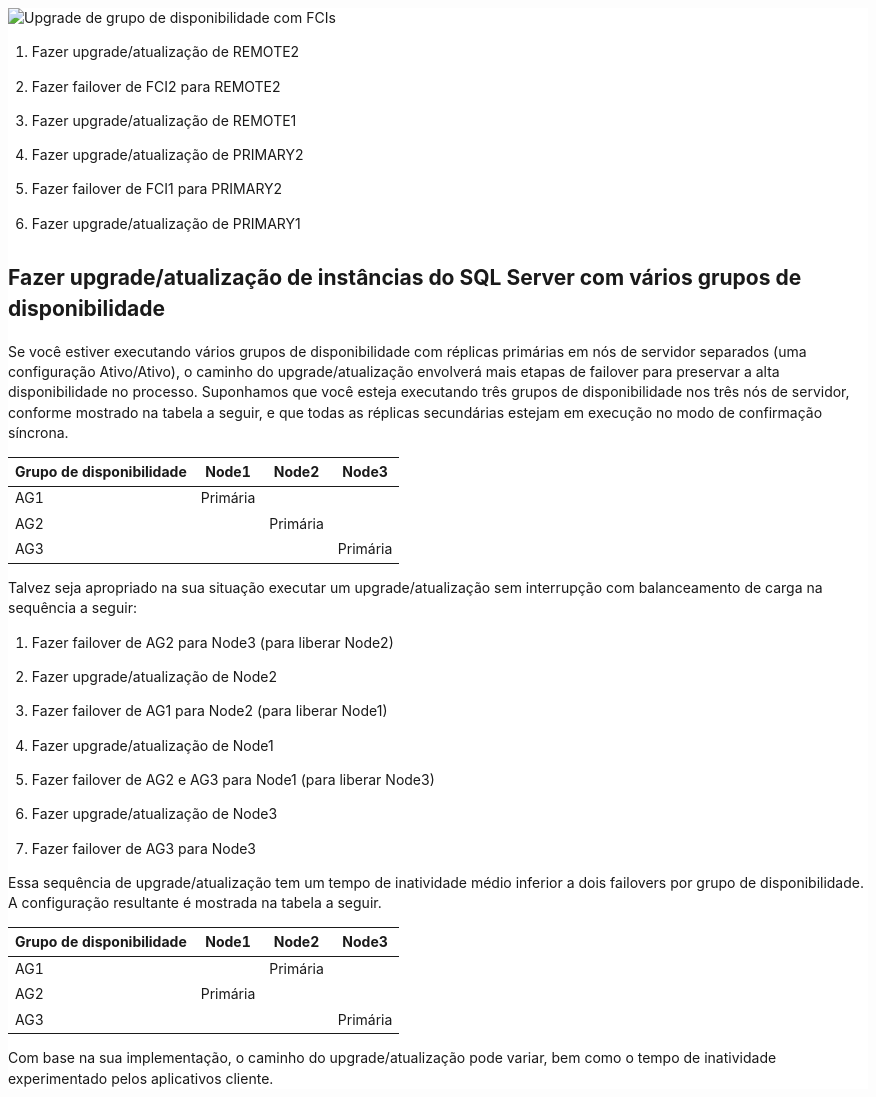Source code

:  ![Upgrade de grupo de disponibilidade com FCIs](../../media/agupgrade-ag-fci-dr.gif "Upgrade de grupo de disponibilidade com FCIs")  
  
1.  Fazer upgrade/atualização de REMOTE2  
  
2.  Fazer failover de FCI2 para REMOTE2  
  
3.  Fazer upgrade/atualização de REMOTE1  
  
4.  Fazer upgrade/atualização de PRIMARY2  
  
5.  Fazer failover de FCI1 para PRIMARY2  
  
6.  Fazer upgrade/atualização de PRIMARY1  
  
## <a name="upgradeupdate-sql-server-instances-with-multiple-availability-groups"></a>Fazer upgrade/atualização de instâncias do SQL Server com vários grupos de disponibilidade  
 Se você estiver executando vários grupos de disponibilidade com réplicas primárias em nós de servidor separados (uma configuração Ativo/Ativo), o caminho do upgrade/atualização envolverá mais etapas de failover para preservar a alta disponibilidade no processo. Suponhamos que você esteja executando três grupos de disponibilidade nos três nós de servidor, conforme mostrado na tabela a seguir, e que todas as réplicas secundárias estejam em execução no modo de confirmação síncrona.  
  
|Grupo de disponibilidade|Node1|Node2|Node3|  
|------------------------|-----------|-----------|-----------|  
|AG1|Primária|||  
|AG2||Primária||  
|AG3|||Primária|  
  
 Talvez seja apropriado na sua situação executar um upgrade/atualização sem interrupção com balanceamento de carga na sequência a seguir:  
  
1.  Fazer failover de AG2 para Node3 (para liberar Node2)  
  
2.  Fazer upgrade/atualização de Node2  
  
3.  Fazer failover de AG1 para Node2 (para liberar Node1)  
  
4.  Fazer upgrade/atualização de Node1  
  
5.  Fazer failover de AG2 e AG3 para Node1 (para liberar Node3)  
  
6.  Fazer upgrade/atualização de Node3  
  
7.  Fazer failover de AG3 para Node3  
  
 Essa sequência de upgrade/atualização tem um tempo de inatividade médio inferior a dois failovers por grupo de disponibilidade. A configuração resultante é mostrada na tabela a seguir.  
  
|Grupo de disponibilidade|Node1|Node2|Node3|  
|------------------------|-----------|-----------|-----------|  
|AG1||Primária||  
|AG2|Primária|||  
|AG3|||Primária|  
  
 Com base na sua implementação, o caminho do upgrade/atualização pode variar, bem como o tempo de inatividade experimentado pelos aplicativos cliente.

## What you have to do
Would you please copy all lines in the data that contain the word "sequência"?

## Exercise response
 Talvez seja apropriado na sua situação executar um upgrade/atualização sem interrupção com balanceamento de carga na sequência a seguir:  
 Essa sequência de upgrade/atualização tem um tempo de inatividade médio inferior a dois failovers por grupo de disponibilidade. A configuração resultante é mostrada na tabela a seguir.  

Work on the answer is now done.